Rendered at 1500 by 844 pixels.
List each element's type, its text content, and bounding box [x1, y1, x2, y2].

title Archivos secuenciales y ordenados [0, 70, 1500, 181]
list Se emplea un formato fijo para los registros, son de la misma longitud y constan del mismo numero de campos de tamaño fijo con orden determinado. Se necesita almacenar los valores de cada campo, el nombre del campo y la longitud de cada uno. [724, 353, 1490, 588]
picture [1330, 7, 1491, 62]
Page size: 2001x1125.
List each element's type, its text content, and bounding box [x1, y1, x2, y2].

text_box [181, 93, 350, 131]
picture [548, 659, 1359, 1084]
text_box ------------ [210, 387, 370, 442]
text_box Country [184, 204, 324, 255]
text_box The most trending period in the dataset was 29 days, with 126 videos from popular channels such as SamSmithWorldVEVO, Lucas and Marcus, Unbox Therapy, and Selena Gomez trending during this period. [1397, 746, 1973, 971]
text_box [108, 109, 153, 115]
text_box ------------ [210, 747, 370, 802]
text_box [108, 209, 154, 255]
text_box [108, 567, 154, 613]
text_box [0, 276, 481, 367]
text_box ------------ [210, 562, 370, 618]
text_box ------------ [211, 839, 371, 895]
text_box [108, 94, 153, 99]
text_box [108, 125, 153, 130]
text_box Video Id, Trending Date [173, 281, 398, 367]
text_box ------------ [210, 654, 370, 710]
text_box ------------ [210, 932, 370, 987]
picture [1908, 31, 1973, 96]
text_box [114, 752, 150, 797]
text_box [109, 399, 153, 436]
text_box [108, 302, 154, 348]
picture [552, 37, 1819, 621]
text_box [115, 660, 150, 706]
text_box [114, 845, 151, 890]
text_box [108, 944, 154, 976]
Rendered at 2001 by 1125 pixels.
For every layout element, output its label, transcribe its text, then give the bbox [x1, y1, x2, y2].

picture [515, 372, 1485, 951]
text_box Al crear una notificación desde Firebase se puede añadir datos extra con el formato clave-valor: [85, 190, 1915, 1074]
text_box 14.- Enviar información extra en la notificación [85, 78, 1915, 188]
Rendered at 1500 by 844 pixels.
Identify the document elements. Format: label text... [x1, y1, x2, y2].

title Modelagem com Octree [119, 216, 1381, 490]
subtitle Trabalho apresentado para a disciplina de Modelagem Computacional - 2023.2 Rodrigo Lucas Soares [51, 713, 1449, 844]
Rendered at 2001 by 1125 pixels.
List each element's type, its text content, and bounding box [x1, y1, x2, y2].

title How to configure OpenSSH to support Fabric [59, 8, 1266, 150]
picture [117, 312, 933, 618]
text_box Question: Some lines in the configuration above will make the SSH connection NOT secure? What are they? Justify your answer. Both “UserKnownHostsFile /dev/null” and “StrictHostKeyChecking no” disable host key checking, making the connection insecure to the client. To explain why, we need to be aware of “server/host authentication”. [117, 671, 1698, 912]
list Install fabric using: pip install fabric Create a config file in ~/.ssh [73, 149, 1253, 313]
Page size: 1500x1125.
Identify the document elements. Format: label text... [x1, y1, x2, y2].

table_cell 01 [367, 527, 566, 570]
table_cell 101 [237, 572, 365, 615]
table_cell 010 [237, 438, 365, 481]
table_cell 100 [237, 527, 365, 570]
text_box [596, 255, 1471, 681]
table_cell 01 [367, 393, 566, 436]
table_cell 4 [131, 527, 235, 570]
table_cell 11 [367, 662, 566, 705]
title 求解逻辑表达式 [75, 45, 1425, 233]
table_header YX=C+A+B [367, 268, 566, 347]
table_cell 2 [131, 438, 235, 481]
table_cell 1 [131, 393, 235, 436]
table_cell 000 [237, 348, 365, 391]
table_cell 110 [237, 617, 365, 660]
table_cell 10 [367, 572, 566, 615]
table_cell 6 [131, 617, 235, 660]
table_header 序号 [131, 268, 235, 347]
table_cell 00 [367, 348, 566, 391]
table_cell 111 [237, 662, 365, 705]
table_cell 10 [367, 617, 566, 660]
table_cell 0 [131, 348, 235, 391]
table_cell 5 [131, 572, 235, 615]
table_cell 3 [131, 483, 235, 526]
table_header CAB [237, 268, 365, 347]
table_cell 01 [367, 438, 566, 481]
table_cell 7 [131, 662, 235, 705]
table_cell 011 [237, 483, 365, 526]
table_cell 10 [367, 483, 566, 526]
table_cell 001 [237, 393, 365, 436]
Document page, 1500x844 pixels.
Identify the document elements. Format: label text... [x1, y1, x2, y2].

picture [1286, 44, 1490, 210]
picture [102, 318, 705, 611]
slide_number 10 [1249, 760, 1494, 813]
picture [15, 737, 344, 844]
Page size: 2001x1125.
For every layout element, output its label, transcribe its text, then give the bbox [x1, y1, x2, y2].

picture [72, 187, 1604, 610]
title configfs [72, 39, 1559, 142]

§ The task: Please return all of the records exactly.

§ Result:
Rendered at 1500 by 844 pixels.
List each element's type, its text content, and bounding box [x1, y1, x2, y2].

title Archivos secuenciales y ordenados [0, 70, 1500, 181]
list Se emplea un formato fijo para los registros, son de la misma longitud y constan del mismo numero de campos de tamaño fijo con orden determinado. Se necesita almacenar los valores de cada campo, el nombre del campo y la longitud de cada uno. [724, 353, 1490, 588]
picture [1330, 7, 1491, 62]
Page size: 2001x1125.
List each element's type, its text content, and bounding box [x1, y1, x2, y2].

text_box [181, 93, 350, 131]
picture [548, 659, 1359, 1084]
text_box ------------ [210, 387, 370, 442]
text_box Country [184, 204, 324, 255]
text_box The most trending period in the dataset was 29 days, with 126 videos from popular channels such as SamSmithWorldVEVO, Lucas and Marcus, Unbox Therapy, and Selena Gomez trending during this period. [1397, 746, 1973, 971]
text_box [108, 109, 153, 115]
text_box ------------ [210, 747, 370, 802]
text_box [108, 209, 154, 255]
text_box [108, 567, 154, 613]
text_box [0, 276, 481, 367]
text_box ------------ [210, 562, 370, 618]
text_box ------------ [211, 839, 371, 895]
text_box [108, 94, 153, 99]
text_box [108, 125, 153, 130]
text_box Video Id, Trending Date [173, 281, 398, 367]
text_box ------------ [210, 654, 370, 710]
text_box ------------ [210, 932, 370, 987]
picture [1908, 31, 1973, 96]
text_box [114, 752, 150, 797]
text_box [109, 399, 153, 436]
text_box [108, 302, 154, 348]
picture [552, 37, 1819, 621]
text_box [115, 660, 150, 706]
text_box [114, 845, 151, 890]
text_box [108, 944, 154, 976]
Rendered at 2001 by 1125 pixels.
For every layout element, output its label, transcribe its text, then give the bbox [x1, y1, x2, y2].

picture [515, 372, 1485, 951]
text_box Al crear una notificación desde Firebase se puede añadir datos extra con el formato clave-valor: [85, 190, 1915, 1074]
text_box 14.- Enviar información extra en la notificación [85, 78, 1915, 188]
Rendered at 1500 by 844 pixels.
Identify the document elements. Format: label text... [x1, y1, x2, y2].

title Modelagem com Octree [119, 216, 1381, 490]
subtitle Trabalho apresentado para a disciplina de Modelagem Computacional - 2023.2 Rodrigo Lucas Soares [51, 713, 1449, 844]
Rendered at 2001 by 1125 pixels.
List each element's type, its text content, and bounding box [x1, y1, x2, y2].

title How to configure OpenSSH to support Fabric [59, 8, 1266, 150]
picture [117, 312, 933, 618]
text_box Question: Some lines in the configuration above will make the SSH connection NOT secure? What are they? Justify your answer. Both “UserKnownHostsFile /dev/null” and “StrictHostKeyChecking no” disable host key checking, making the connection insecure to the client. To explain why, we need to be aware of “server/host authentication”. [117, 671, 1698, 912]
list Install fabric using: pip install fabric Create a config file in ~/.ssh [73, 149, 1253, 313]
Page size: 1500x1125.
Identify the document elements. Format: label text... [x1, y1, x2, y2].

table_cell 01 [367, 527, 566, 570]
table_cell 101 [237, 572, 365, 615]
table_cell 010 [237, 438, 365, 481]
table_cell 100 [237, 527, 365, 570]
text_box [596, 255, 1471, 681]
table_cell 01 [367, 393, 566, 436]
table_cell 4 [131, 527, 235, 570]
table_cell 11 [367, 662, 566, 705]
title 求解逻辑表达式 [75, 45, 1425, 233]
table_header YX=C+A+B [367, 268, 566, 347]
table_cell 2 [131, 438, 235, 481]
table_cell 1 [131, 393, 235, 436]
table_cell 000 [237, 348, 365, 391]
table_cell 110 [237, 617, 365, 660]
table_cell 10 [367, 572, 566, 615]
table_cell 6 [131, 617, 235, 660]
table_header 序号 [131, 268, 235, 347]
table_cell 00 [367, 348, 566, 391]
table_cell 111 [237, 662, 365, 705]
table_cell 10 [367, 617, 566, 660]
table_cell 0 [131, 348, 235, 391]
table_cell 5 [131, 572, 235, 615]
table_cell 3 [131, 483, 235, 526]
table_header CAB [237, 268, 365, 347]
table_cell 01 [367, 438, 566, 481]
table_cell 7 [131, 662, 235, 705]
table_cell 011 [237, 483, 365, 526]
table_cell 10 [367, 483, 566, 526]
table_cell 001 [237, 393, 365, 436]
Document page, 1500x844 pixels.
Identify the document elements. Format: label text... [x1, y1, x2, y2].

picture [1286, 44, 1490, 210]
picture [102, 318, 705, 611]
slide_number 10 [1249, 760, 1494, 813]
picture [15, 737, 344, 844]
Page size: 2001x1125.
For every layout element, output its label, transcribe its text, then give the bbox [x1, y1, x2, y2].

picture [72, 187, 1604, 610]
title configfs [72, 39, 1559, 142]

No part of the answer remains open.